When it comes to learning, MICDS faculty and staff understand that choice is essential. That’s why Director of Faculty Equity and Inclusion and Student Activities Erica Moore developed 14 unique activity groups for employees to choose from for their yearlong equity and inclusion education opportunities during the 2017-2018 academic year. Twelve of these groups are led by MICDS teachers, who pitched ideas, developed curriculum and facilitate monthly meetings. Some groups read and discuss a central text, while others watch documentary films or analyze books used in their classrooms. One group in particular takes their experiential learning on the road. In the Cultural Mini-Tours group, participants meet off campus for a full-scale immersion into the history of St. Louis.
Cultural tour facilitator Felicia Pulliam served on the MICDS Board of Trustees for six years and is the parent of two children who graduated from MICDS, Kaila Pulliam Collins ‘10 and Naja Pulliam Collins ‘12. In the larger St. Louis community, she was a member of both the Ferguson Commission and the Forward Through Ferguson initiative. She created the Cultural Mini-Tours to provide visual context for the history of systemic racial injustice in the St. Louis area.

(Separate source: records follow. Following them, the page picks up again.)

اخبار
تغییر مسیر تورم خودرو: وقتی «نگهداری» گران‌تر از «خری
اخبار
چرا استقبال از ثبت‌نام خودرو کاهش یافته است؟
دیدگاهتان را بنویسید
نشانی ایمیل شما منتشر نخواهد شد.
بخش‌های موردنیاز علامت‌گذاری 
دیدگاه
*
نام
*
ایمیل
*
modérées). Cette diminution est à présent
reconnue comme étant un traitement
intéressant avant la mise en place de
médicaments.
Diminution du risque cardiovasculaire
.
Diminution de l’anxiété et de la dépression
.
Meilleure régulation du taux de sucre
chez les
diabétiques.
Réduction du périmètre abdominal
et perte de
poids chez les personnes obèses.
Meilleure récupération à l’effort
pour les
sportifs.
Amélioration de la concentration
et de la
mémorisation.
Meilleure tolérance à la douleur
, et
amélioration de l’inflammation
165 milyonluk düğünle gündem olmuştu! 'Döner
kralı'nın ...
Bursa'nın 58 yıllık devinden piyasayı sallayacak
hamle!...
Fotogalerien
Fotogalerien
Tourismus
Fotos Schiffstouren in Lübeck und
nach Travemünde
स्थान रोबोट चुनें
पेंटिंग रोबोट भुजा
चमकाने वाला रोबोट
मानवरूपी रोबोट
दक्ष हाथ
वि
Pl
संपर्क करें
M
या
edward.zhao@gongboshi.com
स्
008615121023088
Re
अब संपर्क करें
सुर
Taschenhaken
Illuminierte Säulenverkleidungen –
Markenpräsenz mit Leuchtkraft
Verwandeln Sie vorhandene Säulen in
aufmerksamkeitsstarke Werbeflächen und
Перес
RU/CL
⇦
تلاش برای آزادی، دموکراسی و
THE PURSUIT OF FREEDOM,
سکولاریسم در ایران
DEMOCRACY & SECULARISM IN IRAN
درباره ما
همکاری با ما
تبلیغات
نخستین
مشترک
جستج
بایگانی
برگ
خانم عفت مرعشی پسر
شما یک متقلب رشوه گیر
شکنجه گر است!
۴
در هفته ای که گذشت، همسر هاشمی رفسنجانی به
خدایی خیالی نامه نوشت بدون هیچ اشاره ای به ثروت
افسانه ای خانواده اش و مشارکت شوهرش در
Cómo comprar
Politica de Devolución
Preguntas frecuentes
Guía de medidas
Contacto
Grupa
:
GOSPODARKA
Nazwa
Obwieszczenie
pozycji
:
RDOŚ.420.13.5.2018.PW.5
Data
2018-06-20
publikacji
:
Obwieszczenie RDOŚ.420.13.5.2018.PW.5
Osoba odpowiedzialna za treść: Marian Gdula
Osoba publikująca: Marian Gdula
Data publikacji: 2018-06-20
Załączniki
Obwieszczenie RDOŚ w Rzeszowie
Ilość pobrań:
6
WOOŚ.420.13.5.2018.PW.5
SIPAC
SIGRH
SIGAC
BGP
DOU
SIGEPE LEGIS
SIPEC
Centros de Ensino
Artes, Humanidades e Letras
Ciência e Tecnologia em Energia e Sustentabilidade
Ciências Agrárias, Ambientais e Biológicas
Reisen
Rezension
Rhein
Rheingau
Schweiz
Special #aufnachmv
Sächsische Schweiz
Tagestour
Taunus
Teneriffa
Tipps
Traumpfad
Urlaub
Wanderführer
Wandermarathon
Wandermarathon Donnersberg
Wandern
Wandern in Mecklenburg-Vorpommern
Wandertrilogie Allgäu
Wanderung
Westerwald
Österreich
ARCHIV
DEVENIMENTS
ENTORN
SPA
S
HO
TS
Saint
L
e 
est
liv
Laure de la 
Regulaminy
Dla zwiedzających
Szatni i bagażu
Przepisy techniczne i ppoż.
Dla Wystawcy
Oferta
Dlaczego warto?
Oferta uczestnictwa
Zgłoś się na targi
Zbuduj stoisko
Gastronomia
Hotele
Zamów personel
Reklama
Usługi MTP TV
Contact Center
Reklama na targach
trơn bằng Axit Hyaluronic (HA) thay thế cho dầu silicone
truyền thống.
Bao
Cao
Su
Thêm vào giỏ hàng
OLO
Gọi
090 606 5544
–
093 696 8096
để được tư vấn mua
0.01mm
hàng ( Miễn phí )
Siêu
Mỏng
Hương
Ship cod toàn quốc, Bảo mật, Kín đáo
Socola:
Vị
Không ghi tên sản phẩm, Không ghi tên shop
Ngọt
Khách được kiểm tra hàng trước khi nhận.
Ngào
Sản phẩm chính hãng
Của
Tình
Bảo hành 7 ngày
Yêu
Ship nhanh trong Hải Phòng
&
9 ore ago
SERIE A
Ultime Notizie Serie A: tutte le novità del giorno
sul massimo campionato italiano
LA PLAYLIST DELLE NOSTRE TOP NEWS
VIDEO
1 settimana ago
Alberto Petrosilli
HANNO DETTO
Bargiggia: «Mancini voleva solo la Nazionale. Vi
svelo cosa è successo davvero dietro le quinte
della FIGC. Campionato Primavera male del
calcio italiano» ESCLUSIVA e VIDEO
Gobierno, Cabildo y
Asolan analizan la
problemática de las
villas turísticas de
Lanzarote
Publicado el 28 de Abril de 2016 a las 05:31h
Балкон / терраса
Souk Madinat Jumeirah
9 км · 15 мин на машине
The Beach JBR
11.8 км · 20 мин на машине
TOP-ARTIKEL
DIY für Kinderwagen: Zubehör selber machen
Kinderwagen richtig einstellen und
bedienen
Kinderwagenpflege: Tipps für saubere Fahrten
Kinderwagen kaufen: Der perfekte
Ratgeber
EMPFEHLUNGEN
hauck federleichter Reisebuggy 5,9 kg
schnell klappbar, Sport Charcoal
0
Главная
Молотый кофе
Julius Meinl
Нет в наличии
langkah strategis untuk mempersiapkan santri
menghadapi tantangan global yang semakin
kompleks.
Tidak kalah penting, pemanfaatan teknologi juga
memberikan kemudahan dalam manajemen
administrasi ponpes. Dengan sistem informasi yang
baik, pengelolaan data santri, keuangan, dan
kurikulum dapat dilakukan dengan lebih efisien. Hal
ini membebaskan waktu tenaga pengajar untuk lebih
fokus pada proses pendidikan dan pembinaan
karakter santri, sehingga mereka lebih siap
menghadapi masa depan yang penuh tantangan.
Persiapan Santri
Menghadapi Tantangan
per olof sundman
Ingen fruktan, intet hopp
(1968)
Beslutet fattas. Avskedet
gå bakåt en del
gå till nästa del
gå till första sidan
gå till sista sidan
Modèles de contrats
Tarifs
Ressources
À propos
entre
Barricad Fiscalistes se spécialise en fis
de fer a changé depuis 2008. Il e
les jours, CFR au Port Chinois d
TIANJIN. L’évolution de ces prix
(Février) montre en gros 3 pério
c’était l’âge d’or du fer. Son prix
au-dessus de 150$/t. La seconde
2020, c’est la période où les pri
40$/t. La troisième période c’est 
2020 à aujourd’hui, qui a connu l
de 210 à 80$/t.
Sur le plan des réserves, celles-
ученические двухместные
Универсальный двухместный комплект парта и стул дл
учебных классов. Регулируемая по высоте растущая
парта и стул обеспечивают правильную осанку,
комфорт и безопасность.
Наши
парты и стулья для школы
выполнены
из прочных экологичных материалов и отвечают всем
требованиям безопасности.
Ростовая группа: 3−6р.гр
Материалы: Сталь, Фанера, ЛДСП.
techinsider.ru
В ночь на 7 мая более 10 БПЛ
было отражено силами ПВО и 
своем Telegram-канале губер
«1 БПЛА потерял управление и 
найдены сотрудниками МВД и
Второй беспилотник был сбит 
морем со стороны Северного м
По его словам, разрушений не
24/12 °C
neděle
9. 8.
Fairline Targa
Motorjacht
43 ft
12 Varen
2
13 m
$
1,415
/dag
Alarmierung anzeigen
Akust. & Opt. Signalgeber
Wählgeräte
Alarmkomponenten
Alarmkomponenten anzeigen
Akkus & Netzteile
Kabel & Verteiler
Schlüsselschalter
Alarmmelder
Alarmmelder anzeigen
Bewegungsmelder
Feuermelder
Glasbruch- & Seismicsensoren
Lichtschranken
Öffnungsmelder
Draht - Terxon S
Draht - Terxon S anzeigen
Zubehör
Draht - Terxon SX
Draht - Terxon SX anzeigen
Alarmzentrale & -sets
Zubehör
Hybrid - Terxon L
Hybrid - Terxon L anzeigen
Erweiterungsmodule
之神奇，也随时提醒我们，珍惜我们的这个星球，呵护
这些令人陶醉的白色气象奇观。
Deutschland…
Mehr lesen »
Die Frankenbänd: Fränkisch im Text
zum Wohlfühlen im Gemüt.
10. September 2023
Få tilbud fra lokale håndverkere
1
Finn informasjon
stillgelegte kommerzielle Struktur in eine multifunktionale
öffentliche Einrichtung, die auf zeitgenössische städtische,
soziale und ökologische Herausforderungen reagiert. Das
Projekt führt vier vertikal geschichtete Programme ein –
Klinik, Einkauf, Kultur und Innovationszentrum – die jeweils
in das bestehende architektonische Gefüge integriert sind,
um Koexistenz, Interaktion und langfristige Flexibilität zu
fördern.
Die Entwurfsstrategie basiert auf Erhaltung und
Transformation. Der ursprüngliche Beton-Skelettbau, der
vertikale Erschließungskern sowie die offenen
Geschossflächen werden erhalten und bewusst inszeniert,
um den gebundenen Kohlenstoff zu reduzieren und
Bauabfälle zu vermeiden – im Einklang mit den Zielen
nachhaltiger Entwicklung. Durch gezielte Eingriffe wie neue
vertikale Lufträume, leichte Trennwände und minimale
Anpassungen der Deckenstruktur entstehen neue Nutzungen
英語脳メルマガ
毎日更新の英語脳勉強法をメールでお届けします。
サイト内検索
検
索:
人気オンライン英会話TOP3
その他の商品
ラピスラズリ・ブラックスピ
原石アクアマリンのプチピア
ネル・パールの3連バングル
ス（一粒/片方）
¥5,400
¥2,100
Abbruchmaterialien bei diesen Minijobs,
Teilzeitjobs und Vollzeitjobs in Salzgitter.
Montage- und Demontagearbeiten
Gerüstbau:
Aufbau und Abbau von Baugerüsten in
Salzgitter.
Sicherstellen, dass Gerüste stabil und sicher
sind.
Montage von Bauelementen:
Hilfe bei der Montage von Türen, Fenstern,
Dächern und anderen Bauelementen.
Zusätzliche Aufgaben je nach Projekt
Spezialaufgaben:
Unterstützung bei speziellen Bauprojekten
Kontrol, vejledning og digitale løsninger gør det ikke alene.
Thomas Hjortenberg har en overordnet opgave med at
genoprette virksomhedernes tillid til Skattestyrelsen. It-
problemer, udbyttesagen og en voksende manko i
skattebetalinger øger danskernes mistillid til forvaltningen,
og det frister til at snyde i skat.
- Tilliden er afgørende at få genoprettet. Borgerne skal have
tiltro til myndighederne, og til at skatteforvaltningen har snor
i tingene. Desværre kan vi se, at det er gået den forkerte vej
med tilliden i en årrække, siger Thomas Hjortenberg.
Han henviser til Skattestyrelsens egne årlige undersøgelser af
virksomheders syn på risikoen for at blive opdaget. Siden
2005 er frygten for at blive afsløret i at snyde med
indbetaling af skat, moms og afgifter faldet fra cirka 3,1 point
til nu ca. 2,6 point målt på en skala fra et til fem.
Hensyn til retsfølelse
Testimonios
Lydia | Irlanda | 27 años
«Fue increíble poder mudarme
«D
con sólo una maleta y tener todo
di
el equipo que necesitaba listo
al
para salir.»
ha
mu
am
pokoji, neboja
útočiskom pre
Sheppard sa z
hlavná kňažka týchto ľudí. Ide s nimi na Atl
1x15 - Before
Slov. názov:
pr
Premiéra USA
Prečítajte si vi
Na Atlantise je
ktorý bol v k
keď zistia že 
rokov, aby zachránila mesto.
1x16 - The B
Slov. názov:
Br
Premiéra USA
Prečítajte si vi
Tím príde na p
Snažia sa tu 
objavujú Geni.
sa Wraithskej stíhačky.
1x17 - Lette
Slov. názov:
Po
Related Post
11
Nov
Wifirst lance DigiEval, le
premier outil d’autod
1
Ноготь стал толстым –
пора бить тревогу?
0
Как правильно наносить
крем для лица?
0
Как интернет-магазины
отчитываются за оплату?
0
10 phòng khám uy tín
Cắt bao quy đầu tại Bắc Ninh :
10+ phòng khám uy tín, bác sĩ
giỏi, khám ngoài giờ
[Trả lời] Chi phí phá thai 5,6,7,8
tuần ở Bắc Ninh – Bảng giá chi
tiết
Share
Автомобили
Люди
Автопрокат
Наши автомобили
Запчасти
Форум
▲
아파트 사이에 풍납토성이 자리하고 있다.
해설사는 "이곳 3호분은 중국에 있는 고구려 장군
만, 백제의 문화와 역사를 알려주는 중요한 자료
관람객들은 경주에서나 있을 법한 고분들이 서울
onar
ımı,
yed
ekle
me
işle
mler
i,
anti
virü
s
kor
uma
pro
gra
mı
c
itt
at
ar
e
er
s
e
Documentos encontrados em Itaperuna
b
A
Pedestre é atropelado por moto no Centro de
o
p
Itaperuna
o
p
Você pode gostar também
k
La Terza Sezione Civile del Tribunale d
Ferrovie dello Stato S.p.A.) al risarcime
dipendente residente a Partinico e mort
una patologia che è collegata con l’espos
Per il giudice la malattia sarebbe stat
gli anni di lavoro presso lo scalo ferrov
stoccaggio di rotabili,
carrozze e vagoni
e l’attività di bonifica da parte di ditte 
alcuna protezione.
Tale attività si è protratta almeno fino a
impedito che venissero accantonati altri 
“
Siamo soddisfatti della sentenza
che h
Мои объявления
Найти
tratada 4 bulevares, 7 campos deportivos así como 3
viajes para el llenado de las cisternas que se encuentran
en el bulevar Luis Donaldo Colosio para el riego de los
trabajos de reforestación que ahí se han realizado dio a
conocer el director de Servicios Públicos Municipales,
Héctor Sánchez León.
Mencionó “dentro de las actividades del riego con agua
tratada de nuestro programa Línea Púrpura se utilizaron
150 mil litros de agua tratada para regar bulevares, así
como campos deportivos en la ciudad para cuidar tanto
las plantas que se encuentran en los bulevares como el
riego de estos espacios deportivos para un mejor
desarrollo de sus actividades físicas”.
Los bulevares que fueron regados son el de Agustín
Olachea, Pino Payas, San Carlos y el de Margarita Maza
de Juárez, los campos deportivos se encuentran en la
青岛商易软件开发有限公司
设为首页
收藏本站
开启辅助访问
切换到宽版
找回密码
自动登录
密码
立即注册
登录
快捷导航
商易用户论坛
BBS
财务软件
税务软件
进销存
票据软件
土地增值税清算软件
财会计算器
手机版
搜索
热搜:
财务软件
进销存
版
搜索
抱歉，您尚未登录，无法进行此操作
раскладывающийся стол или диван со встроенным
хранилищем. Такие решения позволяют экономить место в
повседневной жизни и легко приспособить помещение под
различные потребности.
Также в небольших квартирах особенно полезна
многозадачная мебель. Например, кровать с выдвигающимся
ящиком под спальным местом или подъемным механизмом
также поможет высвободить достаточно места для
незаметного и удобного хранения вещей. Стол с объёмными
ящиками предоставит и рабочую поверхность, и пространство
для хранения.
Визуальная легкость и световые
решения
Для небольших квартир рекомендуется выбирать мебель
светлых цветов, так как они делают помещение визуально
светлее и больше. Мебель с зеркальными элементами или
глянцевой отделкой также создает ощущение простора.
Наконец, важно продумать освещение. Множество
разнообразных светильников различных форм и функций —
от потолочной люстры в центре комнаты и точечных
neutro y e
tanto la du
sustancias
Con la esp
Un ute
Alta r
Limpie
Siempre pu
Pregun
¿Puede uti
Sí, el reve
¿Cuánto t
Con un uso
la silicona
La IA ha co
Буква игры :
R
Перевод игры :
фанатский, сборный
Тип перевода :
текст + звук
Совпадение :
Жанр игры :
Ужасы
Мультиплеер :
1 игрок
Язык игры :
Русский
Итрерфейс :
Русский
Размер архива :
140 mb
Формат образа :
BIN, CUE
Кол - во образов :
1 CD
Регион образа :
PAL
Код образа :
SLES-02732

“The tours help people understand the work we need to do around racial equity,” Pulliam said. “We need to create a government culture and a society that works for everyone. The long-term impact on the faculty from this level of engagement and learning is just fantastic. The participants are gaining new knowledge and that’s exciting to me.”
As a former MICDS parent, Pulliam said she recognizes that this work is a central component to the School’s Mission.
“I applaud MICDS for being an institution that recognizes what they need to know and what they need to do to properly prepare our students to live and lead in a world that is rapidly changing. Organizing professional development to meet that goal and to live into its mission is what makes MICDS an exemplary place. It’s why I was proud to have my children there, proud to be in service as a Trustee there, and it is my honor and pleasure to lead this learning opportunity in a community that is serious about growth and moving forward,” she said.
Five times during the school year, participants visit a St. Louis neighborhood by bus while a historian explains the background, evolution and impact of the location. During a recent visit to The Ville, Dr. John Wright shared the effects of redlining and other discriminatory housing policies in the early twentieth century. Upper School History teacher Tanya Roth found Dr. Wright’s insights extremely compelling.
“These tours are so much more than just getting to visit historic areas in St. Louis. As a history teacher, it’s all too easy to feel like you know your city’s history, but that knowledge is so dependent on our own personal experiences,” Dr. Roth said. “Not only do I understand my city better, but these visits and conversations with our tour leaders have given me new perspectives and better ways to understand the current issues our city faces.”
“We developed these groups to allow people to find what they’re interested in and enter into a conversation about diversity from there. To lead these opportunities, it is hugely beneficial to have folks from outside the school so that we could draw on their experience and expertise. Felicia Pulliam was a perfect match for our vision,” Moore said.